音楽に偏る時期と散文に偏る時期がある、というのはやっぱりその通りで、今は断然散文に偏っている。何か聞く時も、最近はオールナイトニッポンをradicoで流していることが多い。色々理由を見付けようとすればできないこともないけど、最近ハマってる、で片付く気もする。ラジオを聞き始めたのは完全にバイトの同僚の影響である。北山あたりでカレーを食べながら「佐久間さんのが面白いのでぜひ聞いてみてください」「聞いてみます」と喋った。彼女はもう社会人で、大阪配属になったらしい。今すぐにでも会いに行ける距離なのに、ニュースや何やで見かける医療のひっ迫状態を考えるといけなくて、もどかしい。

あと、最近本を読むのが楽しい。読む本を義務感で選ばなくなったからだし、長い時間脳みそを覆っていた薄紙が剥がれおちて、ものを考えることがあまり苦でなくなったから。今自分が立っている場所と過去の記憶だけじゃなくて、もう少し先のこととか、自分の部屋が街の中のどの辺にあるかとかを考えられるようになった。集中力は相変わらずごみくずだけど、家で小説以外の本を読めるようになったのはかなり嬉しい。去年は先行研究を読むのが苦痛で仕方なかったけど、先行研究を単なる材料とか、あるいは仮想敵と見做すのをやめて、誰かが書いた文章であることを思い出したので、少なくとも去年よりは読める。
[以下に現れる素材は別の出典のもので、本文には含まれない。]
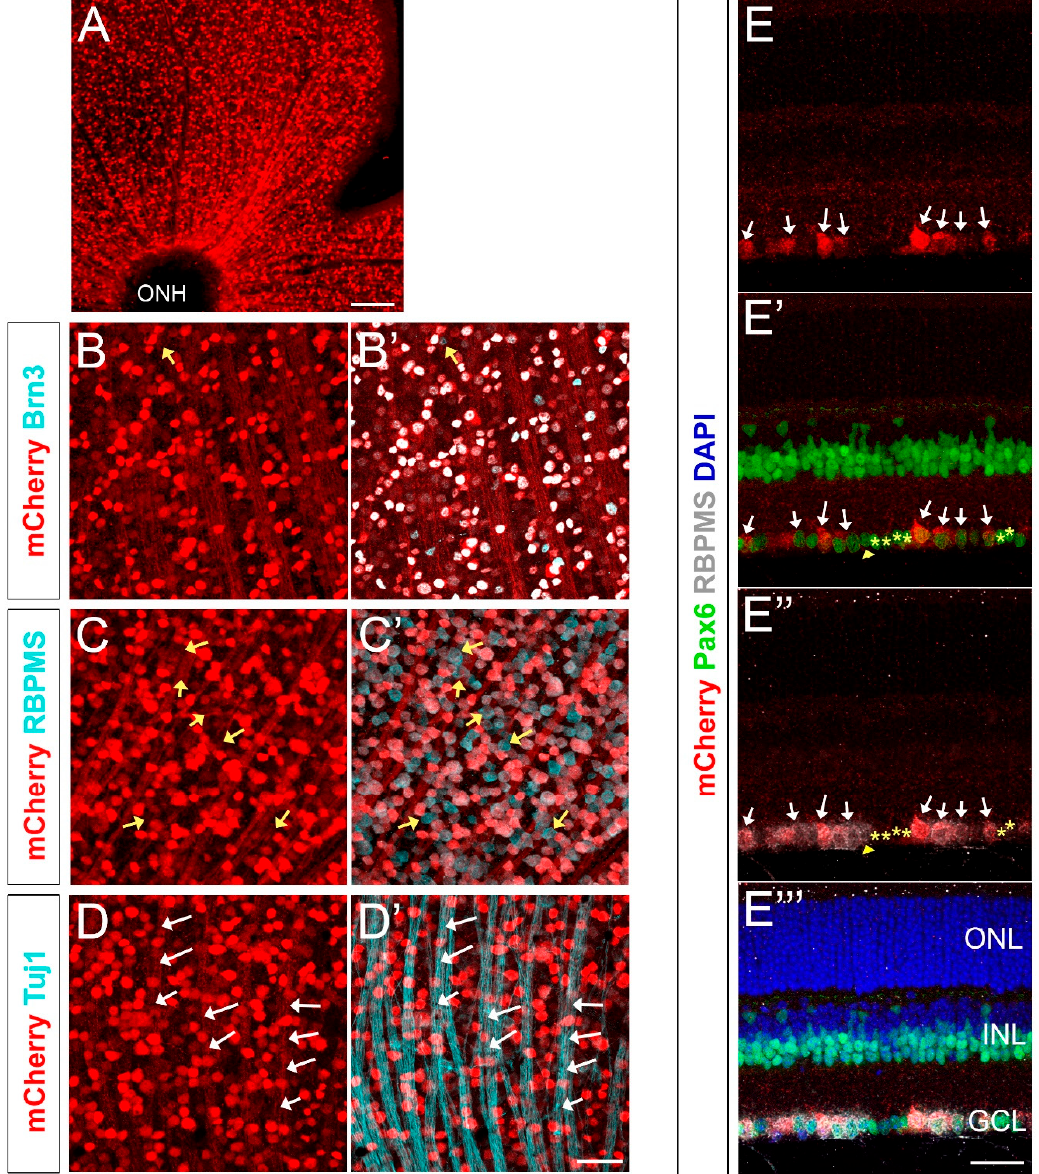
Figure 2. Brn3b-mCherry expression in the adult retina. ( A ) Flat-mounted retina labeled with anti-mCherry antibody. ( B , B’ ) mCherry (red) and Brn3 (teal) colocalization. Yellow arrow indicates a Brn3 + mCherry- cell. ( C , C’ ) mCherry (red) and RBPMS (teal) colocalization. Yellow arrows indicate RBPMS + mCherry- cell bodies. ( D , D’ ) mCherry (red) and Tuj1 (teal) colocalization. White arrows indicate Tuj1 + mCherry + axons. ( E – E”’ ) Cross-section of an adult retina labeled with mCherry (red), RBPMS (gray), DAPI (blue), and Pax6 (green). All mCherry + cells (white arrows) are RBPMS + . Amacrine cells are labeled with yellow stars and are mCherry- (Pax6 + RBPMS − mCherry − cells). Yellow arrowhead corresponds to an mCherry − RGC (RBPMS + Pax6 − mCherry − cell). ONH: Optic Nerve Head. ONL: Outer Nuclear Layer. INL: Inner Nuclear Layer. GCL: Ganglion Cell Layer. Scale bars: 300 microns in A, 50 microns in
気がする。

それもこれも、今のような生活に慣れたこと、授業もバイトもほとんどなくて時間に余裕があることなどが影響していて、自力で解決したわけではない。また忙しくなってきたら、脳みそがくしゃくしゃに縮んで、ジャムしか作れなくなるかもしれないのが少し怖い。だから余計に今のうちに、色々考えておかなくちゃと思う。
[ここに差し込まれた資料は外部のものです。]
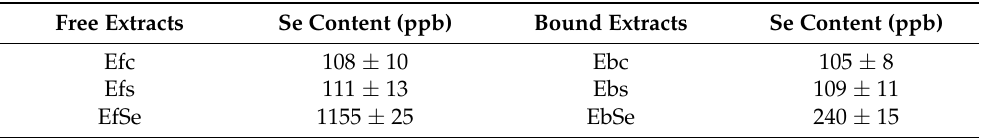
Table 1. Total selenium content in the free and bound extracts of emmer wheatgrass grown with distilled water as a control (Ef c ), or in the presence of salinity as NaCl 50 mM (Ef s ) or selenium as 45 mg L − 1 of Na 2 SeO 3 (Ef Se ). All analyses were performed in triplicate. Free Extracts Se Content (ppb) Bound Extracts Se Content (ppb) Efc 108 ± 10 Ebc 105 ± 8 Efs 111 ± 13 EfSe 1155 ±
昨日は一限の卒論演習に出て、授業終わりにわざとらしく教室に残ってみたけど、先生から話しかけてもらう画策はついえて、とぼとぼ退出した。タリーズでブラックコーヒーのトールを頼んだら、量が多くてしばらく気持ち悪かった。気持ち悪さをこらえながら「ノマドランド」を見て、中型車の免許をとろうかなと思った。バスに乗って学校に戻る途中、路駐したタクシーの脇で運転手が地面に座り込んで、隣に立っているおばあさんと談笑しているのを見かけた。学校に戻って自転車を拾い、帰っている途中で後輩に会った。後輩と喋っていたら同級生も通りかかって、三人でしばらく立ち話をした。中途半端に別れたので、家に帰ってその人にLINEした。数時間後に返事が来た。昨晩中に返したけど、それに対する返事が一日経っても来なくて、少し落ち着かない。こういうのは久しぶりだと思う。時間は円環状に繰り返すけど、毎日ひとつだけ逸脱して、螺旋になる。